Work order
Search the entries for the word "Mamo". Copy each line in which it is found.

Top of Task inputs

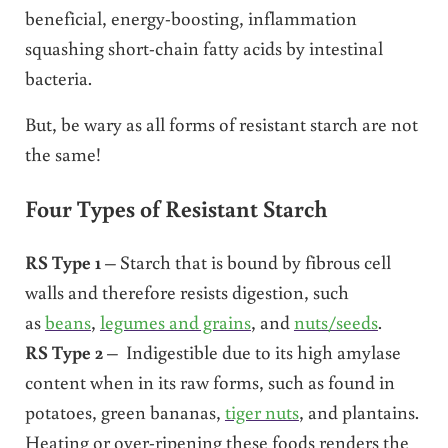
beneficial, energy-boosting, inflammation
squashing short-chain fatty acids by intestinal
bacteria.
But, be wary as all forms of resistant starch are not
the same!
Four Types of Resistant Starch
RS Type 1
– Starch that is bound by fibrous cell
walls and therefore resists digestion, such
as
beans
,
legumes and grains
, and
nuts/seeds
.
RS Type 2
– Indigestible due to its high amylase
content when in its raw forms, such as found in
potatoes, green bananas,
tiger nuts
, and plantains.
Heating or over-ripening these foods renders the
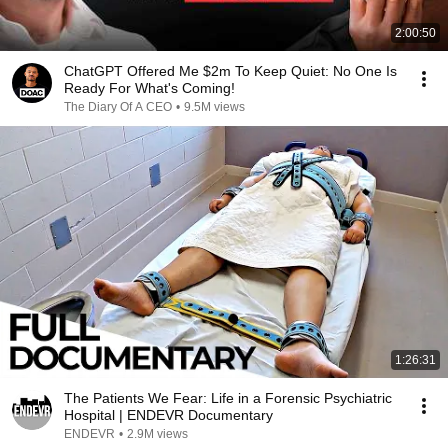
2:00:50
ChatGPT Offered Me $2m To Keep Quiet: No One Is
Ready For What's Coming!
The Diary Of A CEO
•
9.5M views
1:26:31
The Patients We Fear: Life in a Forensic Psychiatric
Hospital | ENDEVR Documentary
ENDEVR
•
2.9M views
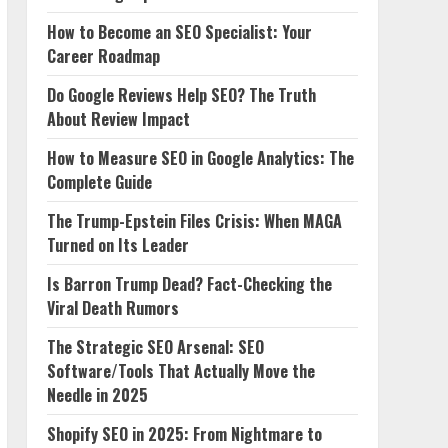
How to Become an SEO Specialist: Your
Career Roadmap
Do Google Reviews Help SEO? The Truth
About Review Impact
How to Measure SEO in Google Analytics: The
Complete Guide
The Trump-Epstein Files Crisis: When MAGA
Turned on Its Leader
Is Barron Trump Dead? Fact-Checking the
Viral Death Rumors
The Strategic SEO Arsenal: SEO
Software/Tools That Actually Move the
Needle in 2025
Shopify SEO in 2025: From Nightmare to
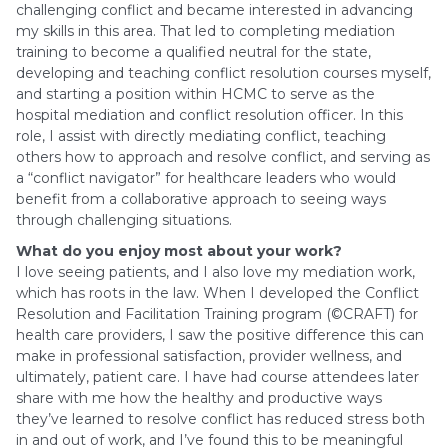
challenging conflict and became interested in advancing
my skills in this area. That led to completing mediation
training to become a qualified neutral for the state,
developing and teaching conflict resolution courses myself,
and starting a position within HCMC to serve as the
hospital mediation and conflict resolution officer. In this
role, I assist with directly mediating conflict, teaching
others how to approach and resolve conflict, and serving as
a “conflict navigator” for healthcare leaders who would
benefit from a collaborative approach to seeing ways
through challenging situations.
What do you enjoy most about your work?
I love seeing patients, and I also love my mediation work,
which has roots in the law. When I developed the Conflict
Resolution and Facilitation Training program (©CRAFT) for
health care providers, I saw the positive difference this can
make in professional satisfaction, provider wellness, and
ultimately, patient care. I have had course attendees later
share with me how the healthy and productive ways
they’ve learned to resolve conflict has reduced stress both
in and out of work, and I’ve found this to be meaningful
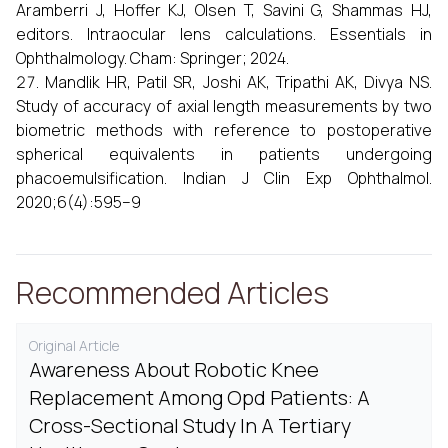
Aramberri J, Hoffer KJ, Olsen T, Savini G, Shammas HJ,
editors. Intraocular lens calculations. Essentials in
Ophthalmology. Cham: Springer; 2024.
Mandlik HR, Patil SR, Joshi AK, Tripathi AK, Divya NS.
Study of accuracy of axial length measurements by two
biometric methods with reference to postoperative
spherical equivalents in patients undergoing
phacoemulsification. Indian J Clin Exp Ophthalmol.
2020;6(4):595–9
Recommended Articles
Original Article
Awareness About Robotic Knee
Replacement Among Opd Patients: A
Cross-Sectional Study In A Tertiary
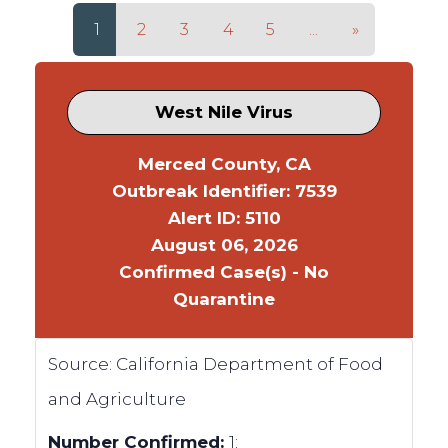
1
2
3
4
5
...
»
West Nile Virus
Merced County, CA
Outbreak Identifier: 7539
Alert ID: 5110
August 06, 2026
Confirmed Case(s) - No
Quarantine
Source:
California Department of Food
and Agriculture
Number Confirmed:
1;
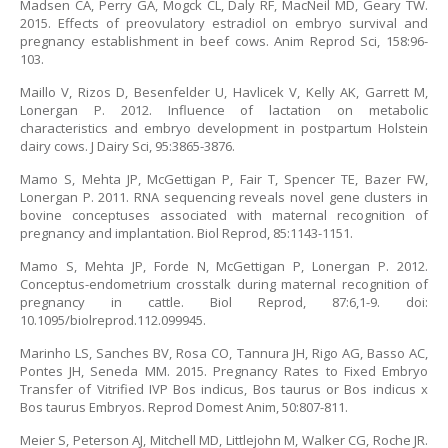
Madsen CA, Perry GA, Mogck CL, Daly RF, MacNeil MD, Geary TW.
2015. Effects of preovulatory estradiol on embryo survival and
pregnancy establishment in beef cows. Anim Reprod Sci, 158:96-
103.
Maillo V, Rizos D, Besenfelder U, Havlicek V, Kelly AK, Garrett M,
Lonergan P. 2012. Influence of lactation on metabolic
characteristics and embryo development in postpartum Holstein
dairy cows. J Dairy Sci, 95:3865-3876.
Mamo S, Mehta JP, McGettigan P, Fair T, Spencer TE, Bazer FW,
Lonergan P. 2011. RNA sequencing reveals novel gene clusters in
bovine conceptuses associated with maternal recognition of
pregnancy and implantation. Biol Reprod, 85:1143-1151.
Mamo S, Mehta JP, Forde N, McGettigan P, Lonergan P. 2012.
Conceptus-endometrium crosstalk during maternal recognition of
pregnancy in cattle. Biol Reprod, 87:6,1-9. doi:
10.1095/biolreprod.112.099945.
Marinho LS, Sanches BV, Rosa CO, Tannura JH, Rigo AG, Basso AC,
Pontes JH, Seneda MM. 2015. Pregnancy Rates to Fixed Embryo
Transfer of Vitrified IVP Bos indicus, Bos taurus or Bos indicus x
Bos taurus Embryos. Reprod Domest Anim, 50:807-811.
Meier S, Peterson AJ, Mitchell MD, Littlejohn M, Walker CG, Roche JR.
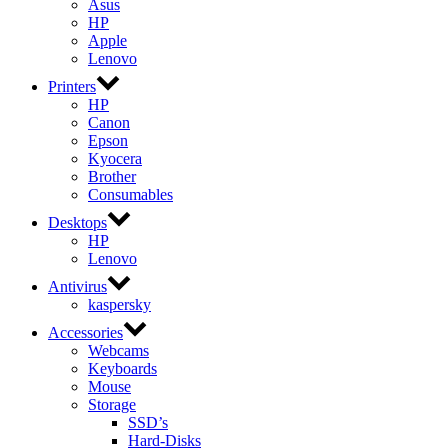
Asus
HP
Apple
Lenovo
Printers
HP
Canon
Epson
Kyocera
Brother
Consumables
Desktops
HP
Lenovo
Antivirus
kaspersky
Accessories
Webcams
Keyboards
Mouse
Storage
SSD’s
Hard-Disks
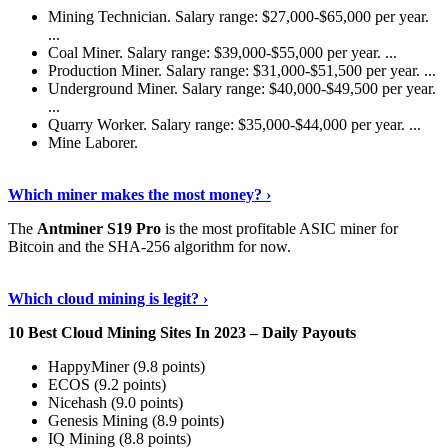
Mining Technician. Salary range: $27,000-$65,000 per year.
...
Coal Miner. Salary range: $39,000-$55,000 per year. ...
Production Miner. Salary range: $31,000-$51,500 per year. ...
Underground Miner. Salary range: $40,000-$49,500 per year.
...
Quarry Worker. Salary range: $35,000-$44,000 per year. ...
Mine Laborer.
Know More
›
Which miner makes the most money? ›
The
Antminer S19 Pro
is the most profitable ASIC miner for
Bitcoin and the SHA-256 algorithm for now.
See More
›
Which cloud mining is legit? ›
10 Best Cloud Mining Sites In 2023 – Daily Payouts
HappyMiner (9.8 points)
ECOS (9.2 points)
Nicehash (9.0 points)
Genesis Mining (8.9 points)
IQ Mining (8.8 points)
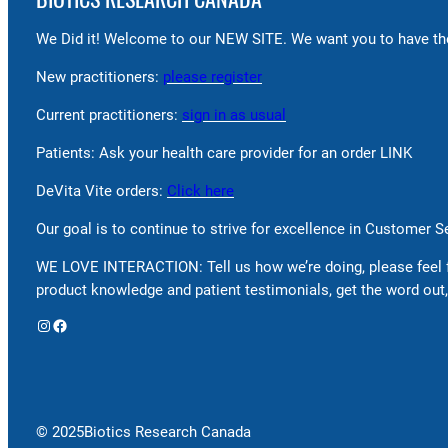
We Did it! Welcome to our NEW SITE. We want you to have the
New practitioners:
please register
Current practitioners:
sign in as usual
Patients: Ask your health care provider for an order LINK
DeVita Vite orders:
Click here
Our goal is to continue to strive for excellence in Customer 
WE LOVE INTERACTION: Tell us how we’re doing, please feel 
product knowledge and patient testimonials, get the word out,
Instagram
Facebook
© 2025
Biotics Research Canada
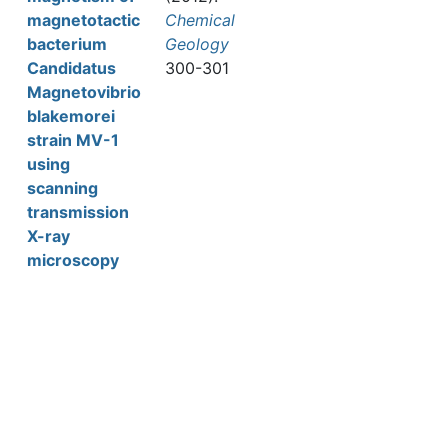
magnetotactic
Chemical
bacterium
Geology
Candidatus
300-301
Magnetovibrio
blakemorei
strain MV-1
using
scanning
transmission
X-ray
microscopy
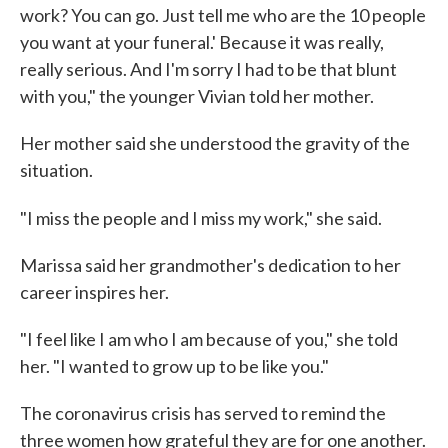
work? You can go. Just tell me who are the 10 people
you want at your funeral.' Because it was really,
really serious. And I'm sorry I had to be that blunt
with you," the younger Vivian told her mother.
Her mother said she understood the gravity of the
situation.
"I miss the people and I miss my work," she said.
Marissa said her grandmother's dedication to her
career inspires her.
"I feel like I am who I am because of you," she told
her. "I wanted to grow up to be like you."
The coronavirus crisis has served to remind the
three women how grateful they are for one another.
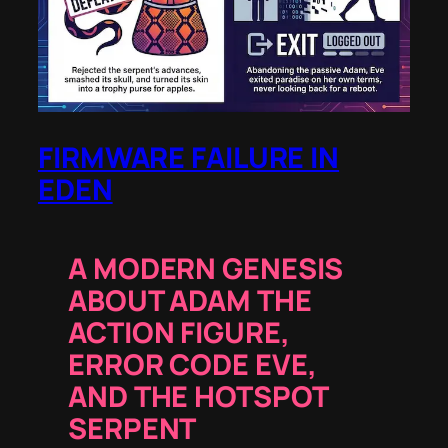
FIRMWARE FAILURE IN
EDEN
A MODERN GENESIS
ABOUT ADAM THE
ACTION FIGURE,
ERROR CODE EVE,
AND THE HOTSPOT
SERPENT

Bottom of Task inputs

Exercise solution
Mamo S, Mehta JP, McGettigan P, Fair T, Spencer TE, Bazer FW,
Mamo S, Mehta JP, Forde N, McGettigan P, Lonergan P. 2012.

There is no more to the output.